Multidimensional universe discovered inside the human brain

(ORDO NEWS) — Scientists have used classical mathematics in a whole new way to look into the structure of our brains. They found that the brain is full of multi-dimensional geometric structures operating in 11 dimensions.

The results of this new study could be the next major step in understanding the structure of the human brain.

The brain model was created by a team of researchers from the Swiss Blue Brain project, which is dedicated to creating a reconstruction of the human brain based on a supercomputer.

The scientists used algebraic topology, a branch of mathematics used to describe the properties of objects and spaces regardless of how they change shape.

They found that groups of neurons connect into “cliques” and that the number of neurons in a clique will result in its size as a high-dimensional geometric object.

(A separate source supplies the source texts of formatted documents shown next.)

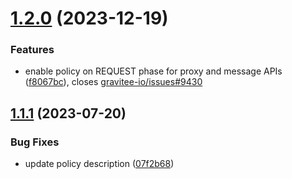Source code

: # [1.2.0](https://github.com/gravitee-io/gravitee-policy-xml-validation/compare/1.1.1...1.2.0) (2023-12-19)


### Features

* enable policy on REQUEST phase for proxy and message APIs ([f8067bc](https://github.com/gravitee-io/gravitee-policy-xml-validation/commit/f8067bc4728e2f9595426c4777307558a0509e75)), closes [gravitee-io/issues#9430](https://github.com/gravitee-io/issues/issues/9430)

## [1.1.1](https://github.com/gravitee-io/gravitee-policy-xml-validation/compare/1.1.0...1.1.1) (2023-07-20)


### Bug Fixes

* update policy description ([07f2b68](https://github.com/gravitee-io/gravitee-policy-xml-validation/commit/07f2b689ed05dd3501f02ffa752abdfbc4e54e18))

“We have found a world that we could never have imagined. Even in a small part of the brain, in seven dimensions, there are tens of millions of such objects.

In some networks, we even found structures with 11 dimensions,” says lead researcher, neuroscientist Henry Markram from the EPFL Institute in Switzerland.

Researchers estimate that the human brain is made up of 86 billion neurons, with many connections from each cellular network in every possible direction, forming a vast cellular network that somehow makes us able to think and be aware.

With so many connections to work with, it’s no wonder we still don’t have a complete understanding of how the brain’s neural network works.

But the team’s new mathematical framework brings us closer to one day having a digital model of the brain.

To perform the math tests, the team used a detailed model of the neocortex that the Blue Brain project team published back in 2015.

The neocortex is thought to be an evolved part of our brain and is involved in some of our higher order functions such as cognition and sensory perception.

By developing a mathematical framework and testing it with some virtual stimuli, the team also confirmed their findings in rodent brain tissue.

According to the researchers, algebraic topology provides mathematical tools for recognizing the details of a neural network, both close-up at the level of individual neurons, and on a larger scale of the structure of the brain as a whole.

By connecting these two levels, the researchers were able to discern multidimensional geometric structures in the brain, formed by collections of closely connected neurons (cliques) and empty spaces (cavities) between them.

“We found a surprisingly large number and variety of multidimensional directional slits and troughs that had not previously been seen in neural networks, both biological and artificial,” the team writes in the study.

“Algebraic topology is like a telescope and a microscope at the same time. She can zoom in on networks to find hidden structures, trees in the forest and see empty spaces, clearings, all at the same time,” says EPFL mathematician Katherine Hess.

These gaps or cavities appear to be critical to brain function. When the researchers gave their virtual brain tissue a stimulus, they saw that the neurons responded to it in a highly organized way.

These results provide a new picture of how the brain processes information, but the researchers note that it is not yet clear what causes cliques and cavities to form in very specific ways.

More work will be needed to determine how the complexity of these multidimensional geometric shapes formed by our neurons correlates with the complexity of various cognitive tasks.